If a machine can save only 3 significant digits, the float numbers 12300 and 12358.9 are considered equal since they are both saved as 0.123*10⁵ with simple chopping. Now given the number of significant digits on a machine and two float numbers, you are supposed to tell if they are treated equal in that machine.

Input Specification:

Each input file contains one test case which gives three numbers N, A and B, where N (<100) is the number of significant digits, and A and B are the two float numbers to be compared. Each float number is non-negative, no greater than 10¹⁰⁰, and that its total digit number is less than 100.

Output Specification:

For each test case, print in a line "YES" if the two numbers are treated equal, and then the number in the standard form "0.d₁...d_N*10^k" (d₁>0 unless the number is 0); or "NO" if they are not treated equal, and then the two numbers in their standard form. All the terms must be separated by a space, with no extra space at the end of a line.

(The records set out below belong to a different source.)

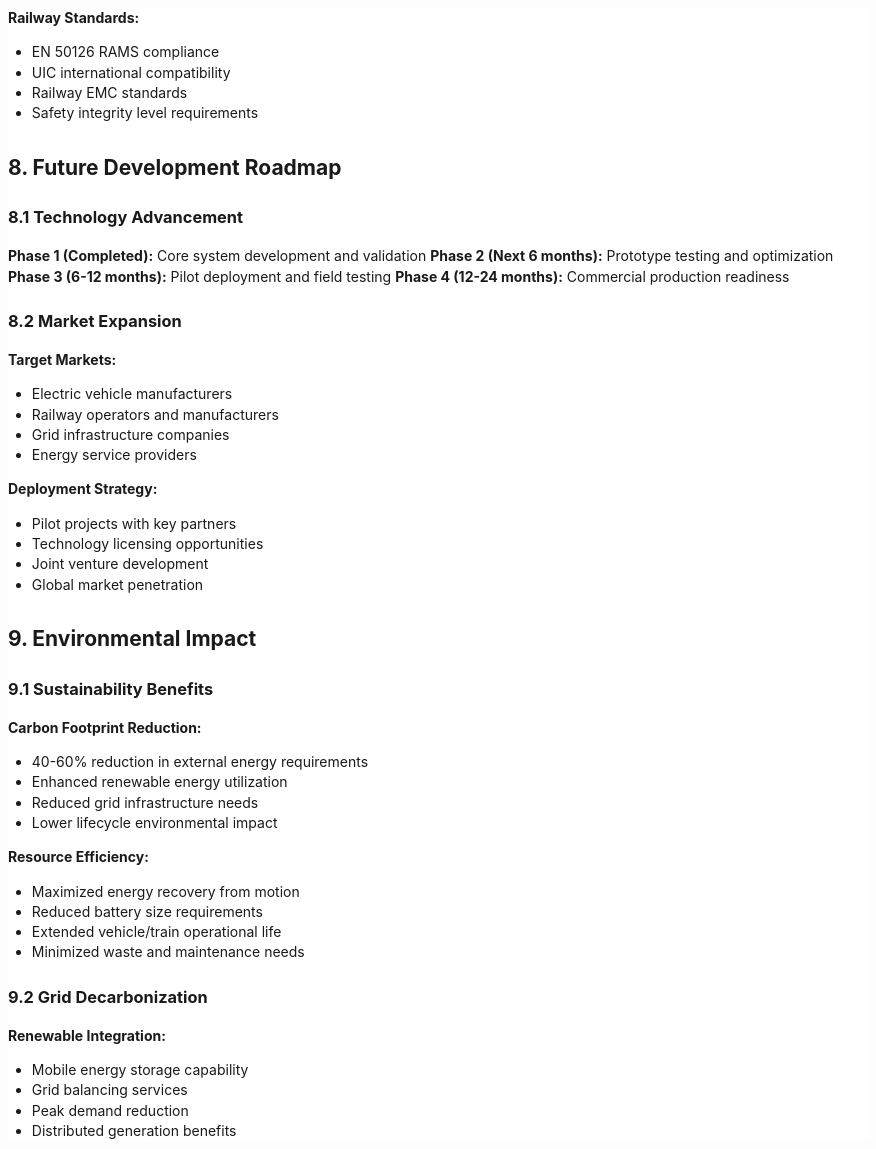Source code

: **Railway Standards:**
- EN 50126 RAMS compliance
- UIC international compatibility
- Railway EMC standards
- Safety integrity level requirements

## 8. Future Development Roadmap

### 8.1 Technology Advancement

**Phase 1 (Completed):** Core system development and validation
**Phase 2 (Next 6 months):** Prototype testing and optimization
**Phase 3 (6-12 months):** Pilot deployment and field testing
**Phase 4 (12-24 months):** Commercial production readiness

### 8.2 Market Expansion

**Target Markets:**
- Electric vehicle manufacturers
- Railway operators and manufacturers
- Grid infrastructure companies
- Energy service providers

**Deployment Strategy:**
- Pilot projects with key partners
- Technology licensing opportunities
- Joint venture development
- Global market penetration

## 9. Environmental Impact

### 9.1 Sustainability Benefits

**Carbon Footprint Reduction:**
- 40-60% reduction in external energy requirements
- Enhanced renewable energy utilization
- Reduced grid infrastructure needs
- Lower lifecycle environmental impact

**Resource Efficiency:**
- Maximized energy recovery from motion
- Reduced battery size requirements
- Extended vehicle/train operational life
- Minimized waste and maintenance needs

### 9.2 Grid Decarbonization

**Renewable Integration:**
- Mobile energy storage capability
- Grid balancing services
- Peak demand reduction
- Distributed generation benefits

Note: Simple chopping is assumed without rounding.

Sample Input 1:

3 12300 12358.9

Sample Output 1:

YES 0.123*10^5

Sample Input 2:

3 120 128

Sample Output 2:

NO 0.120*10^3 0.128*10^3

做烦躁了。放一放

//#include<stdio.h>
#include<iostream>
#include<algorithm>
#include<string>
#include<string.h>
#include<vector>
#include<map>
//#include<iomanip>
using namespace std;

int main(){
	freopen("in.txt","r",stdin);
	int N,n;
	char A[101],B[101];
	string a,b;
	cin>>N>>A>>B;
	n=0;
	int locf=-1,locr=-1;
	int an,bn;
	bool ff=false,fr=false;
	int ccdig=0;
	while(A[n]!='\0'){
		if(A[n]=='.'){
			locf=n;
		}else if(!ff&&A[n]=='0'){
			;
		}else if(ccdig<N){
			a.push_back(A[n]);
			ccdig++;
			if(fr==false){
				fr=true;
				locr=n;
			}
		}
		n++;
	}
	if(locf==-1){
		locf=n;
	}
	an=locf-locr;
	if(locr==-1){
		an=0;
	}
	
	n=0;
	locf=-1,locr=-1;
	ccdig=0;
	ff=false,fr=false;
	while(B[n]!='\0'){
		if(B[n]=='.'){
			locf=n;
		}else if(!ff&&B[n]=='0'){
			;
		}else if(ccdig<N){
			b.push_back(B[n]);
			ccdig++;
			if(fr==false){
				fr=true;
				locr=n;
			}
		}
		n++;
	}
	if(locf==-1){
		locf=n;
	}
	bn=locf-locr;
	if(locr==-1){
		bn=0;
	}
	while(a.size()<N){
		a.push_back('0');
	}
	while(b.size()<N){
		b.push_back('0');
	}
	if(an==bn&&a==b){
		cout<<"YES ";
		cout<<"0."<<a<<"*10^"<<an;
	}else {
		cout<<"NO ";
		cout<<"0."<<a<<"*10^"<<an<<" 0."<<b<<"*10^"<<bn;
	}
	


	system("pause");
	return 0;
}